◆ YOUR INSTRUCTIONS ◆
In the entries below, can you reproduce verbatim the lines starting with the one containing "pp. 163–178, 2015</span></p>" and running through the one containing "234–246. Retrieved from</span></p>", including both?

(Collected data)
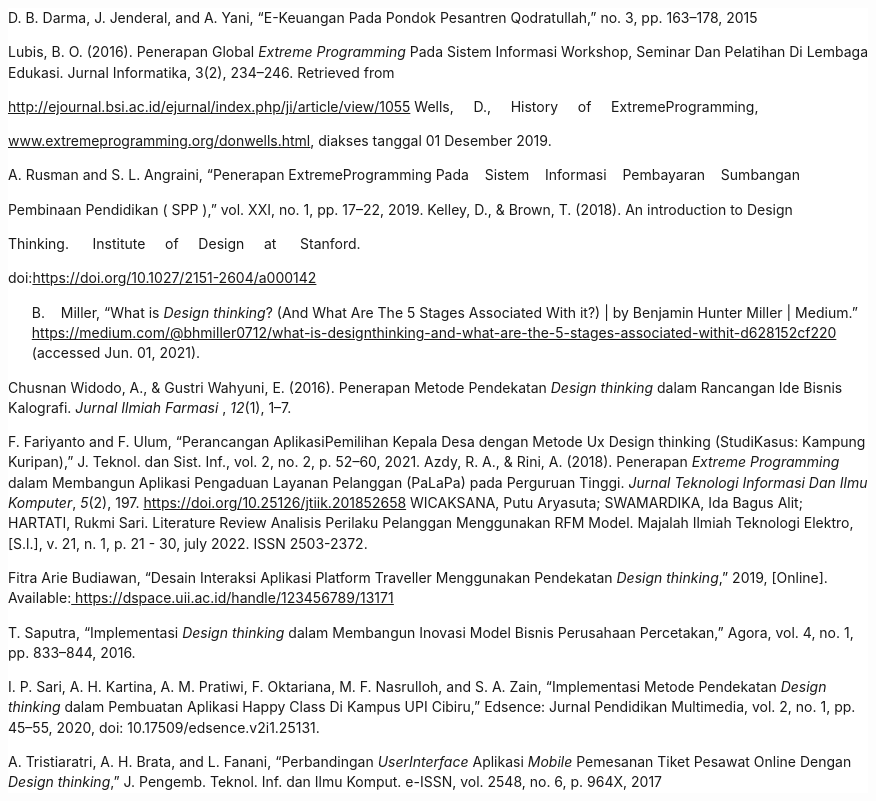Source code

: <p><span class="font1">D. B. Darma, J. Jenderal, and A. Yani, “E-Keuangan Pada Pondok Pesantren Qodratullah,” no. 3, pp. 163–178, 2015</span></p>
<p><span class="font1">Lubis, B. O. (2016). Penerapan Global </span><span class="font1" style="font-style:italic;">Extreme Programming</span><span class="font1"> Pada Sistem Informasi Workshop, Seminar Dan Pelatihan Di Lembaga Edukasi. Jurnal Informatika, 3(2), 234–246. Retrieved from</span></p>
<p><a href="http://ejournal.bsi.ac.id/ejurnal/index.php/ji/article/view/1055"><span class="font1">http://ejournal.bsi.ac.id/ejurnal/index.php/ji/article/view/1055</span></a><span class="font1"> Wells, &nbsp;&nbsp;&nbsp;&nbsp;D., &nbsp;&nbsp;&nbsp;&nbsp;History &nbsp;&nbsp;&nbsp;&nbsp;of &nbsp;&nbsp;&nbsp;&nbsp;ExtremeProgramming,</span></p>
<p><a href="http://www.extremeprogramming.org/donwells.html"><span class="font1">www.extremeprogramming.org/donwells.html</span></a><span class="font1">, diakses tanggal 01 Desember 2019.</span></p>
<p><span class="font1">A. Rusman and S. L. Angraini, “Penerapan ExtremeProgramming Pada &nbsp;&nbsp;&nbsp;Sistem &nbsp;&nbsp;&nbsp;Informasi &nbsp;&nbsp;&nbsp;Pembayaran &nbsp;&nbsp;&nbsp;Sumbangan</span></p>
<p><span class="font1">Pembinaan Pendidikan ( SPP ),” vol. XXI, no. 1, pp. 17–22, 2019. Kelley, D., &amp;&nbsp;Brown, T. (2018). An introduction to Design</span></p>
<p><span class="font1">Thinking. &nbsp;&nbsp;&nbsp;&nbsp;&nbsp;Institute &nbsp;&nbsp;&nbsp;&nbsp;of &nbsp;&nbsp;&nbsp;&nbsp;Design &nbsp;&nbsp;&nbsp;&nbsp;at &nbsp;&nbsp;&nbsp;&nbsp;&nbsp;Stanford.</span></p>
<p><span class="font1">doi:</span><a href="https://doi.org/10.1027/2151-2604/a000142"><span class="font1">https://doi.org/10.1027/2151-2604/a000142</span></a></p>
<ul style="list-style:none;"><li>
<p><span class="font1">B. &nbsp;&nbsp;&nbsp;Miller, “What is </span><span class="font1" style="font-style:italic;">Design thinking</span><span class="font1">? (And What Are The 5 Stages Associated With it?) | by Benjamin Hunter Miller | Medium.” </span><a href="https://medium.com/@bhmiller0712/what-is-designthinking-and-what-are-the-5-stages-associated-withit-d628152cf220"><span class="font1">https://medium.com/@bhmiller0712/what-is-designthinking-and-what-are-the-5-stages-associated-withit-d628152cf220</span></a><span class="font1"> (accessed Jun. 01, 2021).</span></p></li></ul>
<p><span class="font1">Chusnan Widodo, A., &amp;&nbsp;Gustri Wahyuni, E. (2016). Penerapan Metode Pendekatan </span><span class="font1" style="font-style:italic;">Design thinking</span><span class="font1"> dalam Rancangan Ide Bisnis Kalografi. </span><span class="font1" style="font-style:italic;">Jurnal Ilmiah Farmasi</span><span class="font1"> , </span><span class="font1" style="font-style:italic;">12</span><span class="font1">(1), 1–7.</span></p>
<p><span class="font1">F. Fariyanto and F. Ulum, “Perancangan AplikasiPemilihan Kepala Desa dengan Metode Ux Design thinking (StudiKasus: Kampung Kuripan),” J. Teknol. dan Sist. Inf., vol. 2, no. 2, p. 52–60, 2021. Azdy, R. A., &amp;&nbsp;Rini, A. (2018). Penerapan </span><span class="font1" style="font-style:italic;">Extreme Programming </span><span class="font1">dalam Membangun Aplikasi Pengaduan Layanan Pelanggan (PaLaPa) pada Perguruan Tinggi. </span><span class="font1" style="font-style:italic;">Jurnal Teknologi Informasi Dan Ilmu Komputer</span><span class="font1">, </span><span class="font1" style="font-style:italic;">5</span><span class="font1">(2), 197. </span><a href="https://doi.org/10.25126/jtiik.201852658"><span class="font1">https://doi.org/10.25126/jtiik.201852658</span></a><span class="font1"> WICAKSANA, Putu Aryasuta; SWAMARDIKA, Ida Bagus Alit; HARTATI, Rukmi Sari. Literature Review Analisis Perilaku Pelanggan Menggunakan RFM Model. Majalah Ilmiah Teknologi Elektro, [S.l.], v. 21, n. 1, p. 21 - 30, july 2022. ISSN 2503-2372.</span></p>
<p><span class="font1">Fitra Arie Budiawan, “Desain Interaksi Aplikasi Platform Traveller Menggunakan Pendekatan </span><span class="font1" style="font-style:italic;">Design thinking</span><span class="font1">,” 2019, [Online]. Available:</span><a href="https://dspace.uii.ac.id/handle/123456789/13171"><span class="font1"> </span><span class="font1" style="text-decoration:underline;">https://dspace.uii.ac.id/handle/123456789/13171</span></a></p>
<p><span class="font2">T. Saputra, “Implementasi </span><span class="font2" style="font-style:italic;">Design thinking</span><span class="font2"> dalam Membangun Inovasi Model Bisnis Perusahaan Percetakan,” Agora, vol. 4, no. 1, pp. 833–844, 2016.</span></p>
<p><span class="font1">I. P. Sari, A. H. Kartina, A. M. Pratiwi, F. Oktariana, M. F. Nasrulloh, and S. A. Zain, “Implementasi Metode Pendekatan </span><span class="font1" style="font-style:italic;">Design thinking</span><span class="font1"> dalam Pembuatan Aplikasi Happy Class Di Kampus UPI Cibiru,” Edsence: Jurnal Pendidikan Multimedia, vol. 2, no. 1, pp. 45–55, 2020, doi: 10.17509/edsence.v2i1.25131.</span></p>
<p><span class="font1">A. Tristiaratri, A. H. Brata, and L. Fanani, “Perbandingan </span><span class="font1" style="font-style:italic;">UserInterface</span><span class="font1"> Aplikasi </span><span class="font1" style="font-style:italic;">Mobile</span><span class="font1"> Pemesanan Tiket Pesawat Online Dengan </span><span class="font1" style="font-style:italic;">Design thinking</span><span class="font1">,” J. Pengemb. Teknol. Inf. dan Ilmu Komput. e-ISSN, vol. 2548, no. 6, p. 964X, 2017</span></p>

◆ RESPONSE AREA ◆
: <p><span class="font1">D. B. Darma, J. Jenderal, and A. Yani, “E-Keuangan Pada Pondok Pesantren Qodratullah,” no. 3, pp. 163–178, 2015</span></p>
<p><span class="font1">Lubis, B. O. (2016). Penerapan Global </span><span class="font1" style="font-style:italic;">Extreme Programming</span><span class="font1"> Pada Sistem Informasi Workshop, Seminar Dan Pelatihan Di Lembaga Edukasi. Jurnal Informatika, 3(2), 234–246. Retrieved from</span></p>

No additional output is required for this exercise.